Medallion Auto, Inc. v. Sanders

—Order, Supreme Court, New York County (Louise Gruner Gans, J.), entered on or about July 2, 1999, which, in an action for a Yellowstone declaration and related relief, insofar as appealed from as limited by the briefs, granted the branch of defendants’ cross motion as sought to substitute the current owner of the leased premises as a defendant in place of the prior owners only to the extent of joining the current owner as an additional defendant, denied the branch of defendants’ cross motion as sought to dismiss the complaint pursuant to CPLR 3211 (a) (1), (7), (10) and (c), and, on a search of the record, declared in favor of plaintiffs tenant and subtenant that they were entitled to a 15-day notice to cure the further subletting of the premises without the landlord’s approval and that the three-day notice of cancellation served on them was a nullity, unanimously modified, on the law, to substitute the current owner as defendant in place of the prior owners named as defendants, and to amend the declaration so as to provide instead that the further subletting of the premises did not violate paragraph 72 of the subject lease and that the three-day notice of cancellation of the lease served on plaintiffs purportedly pursuant to paragraph 72 was and is null and void, and otherwise affirmed, without costs.

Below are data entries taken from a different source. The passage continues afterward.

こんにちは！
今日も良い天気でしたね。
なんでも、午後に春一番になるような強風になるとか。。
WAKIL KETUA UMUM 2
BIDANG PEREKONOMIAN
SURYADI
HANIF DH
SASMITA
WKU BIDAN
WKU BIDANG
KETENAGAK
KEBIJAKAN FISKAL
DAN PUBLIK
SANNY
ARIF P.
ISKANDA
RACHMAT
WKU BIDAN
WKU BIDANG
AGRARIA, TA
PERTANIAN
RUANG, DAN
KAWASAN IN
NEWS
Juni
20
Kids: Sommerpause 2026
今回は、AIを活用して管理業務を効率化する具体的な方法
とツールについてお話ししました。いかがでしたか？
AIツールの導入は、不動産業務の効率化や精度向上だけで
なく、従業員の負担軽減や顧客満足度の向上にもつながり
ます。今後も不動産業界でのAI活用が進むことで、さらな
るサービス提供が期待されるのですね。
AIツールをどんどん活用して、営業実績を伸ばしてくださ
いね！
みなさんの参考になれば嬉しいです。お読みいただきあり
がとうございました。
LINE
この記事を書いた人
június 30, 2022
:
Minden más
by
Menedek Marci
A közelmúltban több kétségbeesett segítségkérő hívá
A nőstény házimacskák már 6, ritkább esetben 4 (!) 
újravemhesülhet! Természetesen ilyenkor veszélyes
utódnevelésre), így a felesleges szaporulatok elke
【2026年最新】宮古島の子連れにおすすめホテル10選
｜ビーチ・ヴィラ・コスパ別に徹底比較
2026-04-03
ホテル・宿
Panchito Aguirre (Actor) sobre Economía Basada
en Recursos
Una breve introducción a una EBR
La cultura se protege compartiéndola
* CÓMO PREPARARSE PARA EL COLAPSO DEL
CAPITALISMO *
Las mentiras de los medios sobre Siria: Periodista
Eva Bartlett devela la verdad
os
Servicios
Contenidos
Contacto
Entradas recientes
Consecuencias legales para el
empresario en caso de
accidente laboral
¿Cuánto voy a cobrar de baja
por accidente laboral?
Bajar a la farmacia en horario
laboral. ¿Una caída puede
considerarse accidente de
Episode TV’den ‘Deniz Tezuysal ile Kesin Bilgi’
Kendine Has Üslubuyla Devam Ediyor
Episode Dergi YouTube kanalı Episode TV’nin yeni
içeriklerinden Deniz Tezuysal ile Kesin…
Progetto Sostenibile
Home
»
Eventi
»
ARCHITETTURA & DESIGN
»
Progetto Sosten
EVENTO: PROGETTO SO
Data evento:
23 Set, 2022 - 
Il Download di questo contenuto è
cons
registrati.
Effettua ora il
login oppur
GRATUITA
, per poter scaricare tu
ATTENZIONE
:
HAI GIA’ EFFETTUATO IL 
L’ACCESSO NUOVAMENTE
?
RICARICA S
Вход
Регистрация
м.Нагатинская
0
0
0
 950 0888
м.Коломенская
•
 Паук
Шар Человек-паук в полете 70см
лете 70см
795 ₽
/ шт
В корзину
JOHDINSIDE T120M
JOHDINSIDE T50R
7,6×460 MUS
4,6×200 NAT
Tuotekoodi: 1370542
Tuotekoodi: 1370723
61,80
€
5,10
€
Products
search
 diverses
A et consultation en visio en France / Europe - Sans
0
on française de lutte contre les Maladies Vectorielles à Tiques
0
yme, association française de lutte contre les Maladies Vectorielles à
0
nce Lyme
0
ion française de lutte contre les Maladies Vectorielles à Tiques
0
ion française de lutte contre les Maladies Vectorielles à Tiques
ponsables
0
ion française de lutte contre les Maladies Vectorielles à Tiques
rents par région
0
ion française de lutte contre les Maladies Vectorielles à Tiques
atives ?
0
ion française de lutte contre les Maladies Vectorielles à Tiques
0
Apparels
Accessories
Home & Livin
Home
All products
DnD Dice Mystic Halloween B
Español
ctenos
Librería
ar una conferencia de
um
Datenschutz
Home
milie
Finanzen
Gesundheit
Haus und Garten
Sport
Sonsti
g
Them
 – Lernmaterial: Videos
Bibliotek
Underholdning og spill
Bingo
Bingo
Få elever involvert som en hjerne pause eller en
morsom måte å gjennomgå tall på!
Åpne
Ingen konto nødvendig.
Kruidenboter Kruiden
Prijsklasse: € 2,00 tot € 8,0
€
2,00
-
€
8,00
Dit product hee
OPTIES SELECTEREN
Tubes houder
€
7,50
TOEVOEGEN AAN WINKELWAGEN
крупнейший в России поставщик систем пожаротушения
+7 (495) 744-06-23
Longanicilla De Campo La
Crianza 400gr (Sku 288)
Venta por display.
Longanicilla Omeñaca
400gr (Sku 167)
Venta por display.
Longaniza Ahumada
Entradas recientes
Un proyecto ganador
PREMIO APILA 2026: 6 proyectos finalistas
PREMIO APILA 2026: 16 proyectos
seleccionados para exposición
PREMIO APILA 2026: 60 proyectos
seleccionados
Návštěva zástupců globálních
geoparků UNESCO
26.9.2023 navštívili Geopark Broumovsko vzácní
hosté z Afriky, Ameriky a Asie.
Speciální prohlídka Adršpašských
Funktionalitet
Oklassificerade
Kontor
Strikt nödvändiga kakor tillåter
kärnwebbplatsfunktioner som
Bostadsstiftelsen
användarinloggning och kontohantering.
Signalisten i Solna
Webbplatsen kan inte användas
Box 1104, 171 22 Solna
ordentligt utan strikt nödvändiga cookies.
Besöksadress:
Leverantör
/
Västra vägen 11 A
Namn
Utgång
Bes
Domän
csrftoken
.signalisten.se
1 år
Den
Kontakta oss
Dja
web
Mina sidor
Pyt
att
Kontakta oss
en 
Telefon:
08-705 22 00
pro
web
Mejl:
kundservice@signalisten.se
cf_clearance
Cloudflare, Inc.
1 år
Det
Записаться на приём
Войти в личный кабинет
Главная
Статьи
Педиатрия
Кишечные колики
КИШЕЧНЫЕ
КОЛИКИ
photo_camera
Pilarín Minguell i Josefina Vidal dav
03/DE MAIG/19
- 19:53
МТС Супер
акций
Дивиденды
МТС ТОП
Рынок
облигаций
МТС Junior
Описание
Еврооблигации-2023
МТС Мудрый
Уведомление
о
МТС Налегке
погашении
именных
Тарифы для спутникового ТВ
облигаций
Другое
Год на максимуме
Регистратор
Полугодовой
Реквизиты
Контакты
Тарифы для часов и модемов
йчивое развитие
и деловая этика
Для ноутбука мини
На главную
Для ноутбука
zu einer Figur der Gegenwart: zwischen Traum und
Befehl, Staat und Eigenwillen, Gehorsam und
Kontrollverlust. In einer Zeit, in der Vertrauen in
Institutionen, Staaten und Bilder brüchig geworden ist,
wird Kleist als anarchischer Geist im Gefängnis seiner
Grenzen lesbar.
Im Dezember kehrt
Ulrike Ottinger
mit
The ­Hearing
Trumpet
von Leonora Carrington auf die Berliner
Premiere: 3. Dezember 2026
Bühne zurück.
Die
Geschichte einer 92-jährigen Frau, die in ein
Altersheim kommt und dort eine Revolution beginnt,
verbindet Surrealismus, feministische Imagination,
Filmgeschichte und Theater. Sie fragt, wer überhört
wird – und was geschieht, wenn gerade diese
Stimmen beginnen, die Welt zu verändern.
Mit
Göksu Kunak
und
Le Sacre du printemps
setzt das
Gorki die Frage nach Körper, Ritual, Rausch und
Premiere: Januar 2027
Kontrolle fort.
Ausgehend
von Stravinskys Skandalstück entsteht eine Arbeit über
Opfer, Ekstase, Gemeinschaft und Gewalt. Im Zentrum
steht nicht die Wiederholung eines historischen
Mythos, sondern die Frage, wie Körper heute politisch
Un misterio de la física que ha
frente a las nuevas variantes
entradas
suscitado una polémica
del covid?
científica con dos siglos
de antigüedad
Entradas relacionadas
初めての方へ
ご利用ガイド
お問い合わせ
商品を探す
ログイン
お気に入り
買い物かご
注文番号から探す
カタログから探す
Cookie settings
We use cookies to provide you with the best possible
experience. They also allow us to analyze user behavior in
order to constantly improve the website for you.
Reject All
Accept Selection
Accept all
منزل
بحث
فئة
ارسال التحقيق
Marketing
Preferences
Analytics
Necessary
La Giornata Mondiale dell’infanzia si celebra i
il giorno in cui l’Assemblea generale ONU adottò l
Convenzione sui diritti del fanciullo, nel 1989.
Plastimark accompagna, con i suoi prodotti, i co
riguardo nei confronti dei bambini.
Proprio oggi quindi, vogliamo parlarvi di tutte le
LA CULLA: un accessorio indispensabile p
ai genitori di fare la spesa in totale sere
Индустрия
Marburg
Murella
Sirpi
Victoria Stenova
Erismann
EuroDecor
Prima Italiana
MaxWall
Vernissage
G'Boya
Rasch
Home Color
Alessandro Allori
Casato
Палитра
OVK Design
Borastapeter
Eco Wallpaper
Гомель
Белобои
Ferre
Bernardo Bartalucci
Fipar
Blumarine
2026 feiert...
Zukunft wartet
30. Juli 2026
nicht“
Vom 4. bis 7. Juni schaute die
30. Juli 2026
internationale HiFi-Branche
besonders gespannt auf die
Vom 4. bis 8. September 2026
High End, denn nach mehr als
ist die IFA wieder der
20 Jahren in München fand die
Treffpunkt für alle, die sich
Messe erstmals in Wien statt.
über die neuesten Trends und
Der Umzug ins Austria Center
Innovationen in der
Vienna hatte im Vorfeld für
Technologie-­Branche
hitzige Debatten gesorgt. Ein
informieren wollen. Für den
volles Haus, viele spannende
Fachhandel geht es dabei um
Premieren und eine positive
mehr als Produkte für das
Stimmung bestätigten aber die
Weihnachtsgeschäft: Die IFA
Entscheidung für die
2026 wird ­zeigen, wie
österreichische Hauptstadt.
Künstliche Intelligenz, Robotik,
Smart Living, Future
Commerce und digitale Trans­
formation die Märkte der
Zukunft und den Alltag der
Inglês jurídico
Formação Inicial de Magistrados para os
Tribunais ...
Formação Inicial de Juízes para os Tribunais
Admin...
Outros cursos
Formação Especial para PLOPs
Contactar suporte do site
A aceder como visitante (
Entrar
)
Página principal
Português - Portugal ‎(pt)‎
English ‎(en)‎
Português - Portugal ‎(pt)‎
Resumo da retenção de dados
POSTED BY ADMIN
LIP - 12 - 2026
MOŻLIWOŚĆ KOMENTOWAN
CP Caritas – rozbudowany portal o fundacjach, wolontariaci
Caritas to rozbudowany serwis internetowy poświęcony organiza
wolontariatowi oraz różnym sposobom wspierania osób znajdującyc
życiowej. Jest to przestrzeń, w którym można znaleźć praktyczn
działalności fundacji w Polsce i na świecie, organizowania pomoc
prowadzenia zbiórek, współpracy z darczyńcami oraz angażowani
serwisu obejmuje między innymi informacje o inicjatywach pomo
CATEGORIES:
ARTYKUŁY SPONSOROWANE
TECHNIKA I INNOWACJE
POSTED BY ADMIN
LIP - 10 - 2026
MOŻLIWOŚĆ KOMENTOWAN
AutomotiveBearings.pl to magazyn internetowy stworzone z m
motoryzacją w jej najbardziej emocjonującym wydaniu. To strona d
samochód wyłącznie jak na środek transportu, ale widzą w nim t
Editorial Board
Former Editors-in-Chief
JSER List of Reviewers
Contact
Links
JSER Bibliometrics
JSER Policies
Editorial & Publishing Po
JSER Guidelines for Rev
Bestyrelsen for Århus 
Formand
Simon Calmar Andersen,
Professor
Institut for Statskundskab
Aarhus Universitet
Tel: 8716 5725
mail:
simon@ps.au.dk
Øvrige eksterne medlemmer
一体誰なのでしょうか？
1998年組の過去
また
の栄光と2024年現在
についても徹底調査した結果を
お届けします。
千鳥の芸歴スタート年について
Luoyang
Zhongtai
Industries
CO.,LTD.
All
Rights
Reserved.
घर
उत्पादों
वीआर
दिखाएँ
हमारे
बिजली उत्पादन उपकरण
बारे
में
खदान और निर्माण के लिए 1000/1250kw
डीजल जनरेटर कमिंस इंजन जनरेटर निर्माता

In this declaratory judgment action by plaintiffs tenant and approved subtenant against defendants successive owners of the leased premises, paragraph 72 does not apply to plaintiffs’ further subletting of the premises, without the landlord’s approval. Rather, read in the context of the lease as a whole, paragraph 72 applies only to transactions with the prior ten-, ant, Simon Abitbol, Star Taxi Management, Inc., or entities related to Simon Abitbol or Star Taxi Management, Inc. If paragraph 72 is ambiguous, it was drafted by the landlord and any ambiguities therein are therefore to be resolved in favor of the tenant (see, 67 Wall St. Co. v Franklin Natl. Bank, 37 NY2d 245, 249). Since the unapproved subletting was terminated prior to the rendering of the order on appeal, there was no occasion to declare whether such subletting constituted a breach of other provisions of the lease for which the landlord was entitled to serve a notice to cure, and we modify the declaration of the parties’ rights accordingly. We also modify so as to *86substitute the current owner as sole defendant in place of the prior owners named as defendants by the complaint, since defendants have established that title to the premises was transferred to the current owner subsequent to the commencement of the action (see, CPLR 1018, 1021; Real Property Law § 223), and plaintiffs have not opposed such substitution. Concur — Rubin, J. P., Andrias, Saxe and Buckley, JJ.